Claro que a leitura que retiramos do filme é aquela que o realizador, mas acima de tudo, os atores imprimem nos personagens, e aqui, ao contrário do livro de Hoess, que quase ignora a família, devemos destacar a esposa, Hedwig Hoess, pela brilhante performance de Sandra Hüller, que para compreendermos melhor o seu trabalho, opto por citar aqui parte da entrevista para a Variety:
"When Hüller realized what she was being offered, she initially declined. “I had a really physical reaction—I felt sick, like I had to throw up because I was so scared about this topic,” she says. “I had been avoiding it for such a long time.”
“I consider it very dangerous to do a thing like this psychologically, because normally as an actor I try to connect with the character that I play — I develop empathy for them, I try to figure out why they are the way they are. I couldn’t use my technique anymore, because I didn’t want that woman to have any of my capacity to connect or love. I didn’t want to give her any of that.”
“There’s a vacuousness to Hedwig that, in Hüller’s iciness, comes across as deeply disturbing. “Sandra’s struggle is in her performance,” Glazer says. “It’s a portrait of someone nonthinking. [Hedwig] never stops to think. She’s always doing. Always moving. There’s no self-reflection.” Hüller’s commitment in that regard is remarkable, since the very act of making the movie unsettled her."
É exatamente esta questão de sempre, a empatização com o que não pode ser empatizado, como diria Primo Levi: “o que aconteceu não pode ser compreendido, na verdade, não deve ser compreendido, porque compreender é quase justificar”. Huller não procura compreender, não procurar ser, procura apenas apresentar a personificação de uma mulher possível, oferecendo-lhe apenas o corpo, e esse, claramente perturbado, com traços menos positivos como o andar grosseiro, ou o penteado que não dividie as áreas simetricamente, afastando qualquer condição de beleza ou embelezamento da sua personagem.

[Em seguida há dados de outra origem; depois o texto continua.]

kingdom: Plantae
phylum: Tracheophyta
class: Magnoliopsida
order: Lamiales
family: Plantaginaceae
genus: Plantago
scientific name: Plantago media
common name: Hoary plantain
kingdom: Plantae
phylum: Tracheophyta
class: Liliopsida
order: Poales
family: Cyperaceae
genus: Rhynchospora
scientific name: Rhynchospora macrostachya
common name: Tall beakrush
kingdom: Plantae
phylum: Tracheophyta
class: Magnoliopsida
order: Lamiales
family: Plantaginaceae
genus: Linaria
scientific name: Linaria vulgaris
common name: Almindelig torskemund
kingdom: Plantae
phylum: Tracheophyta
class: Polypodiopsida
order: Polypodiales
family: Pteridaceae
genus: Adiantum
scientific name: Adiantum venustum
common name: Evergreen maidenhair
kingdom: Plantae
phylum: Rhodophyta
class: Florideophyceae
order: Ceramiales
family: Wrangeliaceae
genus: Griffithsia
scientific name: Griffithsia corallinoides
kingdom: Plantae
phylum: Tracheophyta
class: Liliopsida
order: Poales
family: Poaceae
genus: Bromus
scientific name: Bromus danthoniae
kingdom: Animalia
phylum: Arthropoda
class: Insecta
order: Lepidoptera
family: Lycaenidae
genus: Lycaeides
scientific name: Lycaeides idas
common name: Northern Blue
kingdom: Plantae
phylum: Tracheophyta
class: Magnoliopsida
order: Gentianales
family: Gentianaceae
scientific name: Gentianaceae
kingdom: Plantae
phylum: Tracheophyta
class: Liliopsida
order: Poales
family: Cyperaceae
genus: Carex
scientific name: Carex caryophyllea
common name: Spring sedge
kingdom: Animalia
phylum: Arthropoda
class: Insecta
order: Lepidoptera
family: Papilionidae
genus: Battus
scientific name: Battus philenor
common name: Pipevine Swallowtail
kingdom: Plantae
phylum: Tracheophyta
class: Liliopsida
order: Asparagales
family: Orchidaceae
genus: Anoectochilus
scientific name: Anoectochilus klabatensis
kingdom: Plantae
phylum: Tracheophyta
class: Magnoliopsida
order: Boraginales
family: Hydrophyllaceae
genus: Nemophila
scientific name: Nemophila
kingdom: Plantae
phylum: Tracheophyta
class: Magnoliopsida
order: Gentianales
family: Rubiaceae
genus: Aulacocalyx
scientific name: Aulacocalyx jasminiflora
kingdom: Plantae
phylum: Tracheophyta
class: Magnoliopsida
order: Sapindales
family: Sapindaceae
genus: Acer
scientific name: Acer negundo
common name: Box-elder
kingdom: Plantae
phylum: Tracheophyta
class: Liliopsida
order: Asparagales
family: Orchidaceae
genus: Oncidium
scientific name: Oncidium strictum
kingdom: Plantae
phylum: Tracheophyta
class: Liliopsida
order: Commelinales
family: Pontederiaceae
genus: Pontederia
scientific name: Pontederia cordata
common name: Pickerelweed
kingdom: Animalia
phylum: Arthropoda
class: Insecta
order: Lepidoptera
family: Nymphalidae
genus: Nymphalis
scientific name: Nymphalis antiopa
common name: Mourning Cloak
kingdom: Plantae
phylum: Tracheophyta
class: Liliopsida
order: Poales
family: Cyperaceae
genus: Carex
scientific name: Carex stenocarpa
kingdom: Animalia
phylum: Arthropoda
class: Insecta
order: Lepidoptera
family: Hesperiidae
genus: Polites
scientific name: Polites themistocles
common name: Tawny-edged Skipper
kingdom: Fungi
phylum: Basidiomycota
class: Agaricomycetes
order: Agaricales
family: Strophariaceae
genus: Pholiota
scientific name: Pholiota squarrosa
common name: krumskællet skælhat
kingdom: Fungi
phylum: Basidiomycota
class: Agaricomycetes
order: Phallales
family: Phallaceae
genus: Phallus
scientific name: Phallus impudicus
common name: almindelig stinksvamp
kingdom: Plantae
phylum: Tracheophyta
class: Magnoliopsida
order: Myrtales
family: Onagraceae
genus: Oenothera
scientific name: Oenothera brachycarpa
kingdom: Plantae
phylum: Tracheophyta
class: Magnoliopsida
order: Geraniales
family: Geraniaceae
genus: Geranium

Se o livro nos mostra todos os passos, que Hoess decidiu descrever, como e quando os fez, na naturalidade do fazer, o filme vai muito além, porque mostra tudo isso situado no interior de uma família perfeitamente normal, plausível, e igual a todos nós. Quando comecei a ver o filme, ainda não sabia se a casa tinha mesmo existido, ou se a família de Hoess ali tinha estado. Duvidei porque não conseguia esquecer as palavras que Hoess tinha escrito:
“During bad weather or when a strong wind was blowing, the stench of burning flesh was carried for many miles and caused the entire area to talk about the burning of Jews, despite official counter-propaganda.”
"There was no limit to the number of bodies that could be burned -- as long as the cremations could be carried out both day and night. -- The highest total figure of people gassed and cremated in twenty-four hours was slightly more than nine thousand."
Por isso, comecei a sentir toda aquela calma pastoral como encenação onírica o que me levou a equacionar se aquilo que Glazer estava a fazer não seria inventar todo aquele cenário para metaforizar aquilo que tinha acontecido com toda a sociedade alemã. A casa e aquela família, eram a metáfora direta da Alemanha que dormiu descansadamente enquanto no país ao lado, a Polónia, eram exterminados milhões de irmãos. Percebi depois que a casa tinha mesmo existido, fui mesmo ao Google Street ver que ainda existe, e a família tinha estado mesmo ali, os filhos todos estiveram ali, durante quase cinco anos! De 1940 a 1945!
Contudo, como o cinema não tem cheiro, apenas o som pode dar conta do que se passava ali, a representação visual ganha toda uma aparente normalidade. E é aqui que me parece que Glazer consegue a sua mais forte instigação com este filme, ao mostrar uma família — pai e mãe com os amados filhos — iguais a todos nós, fazendo-nos sentir que podíamos ser nós! É um sentimento de Horror. Poderíamos nós ter estado ali, ter vivido ali, ter aceitado tudo aquilo como perfeitamente normal? Porque depois de ler e ver estas obras, restam poucas dúvidas sobre o modo como a naturalidade conseguiu ali, e na mente de todas aquelas pessoas, assimilar a maior enormidade jamais cometida pela nossa espécie.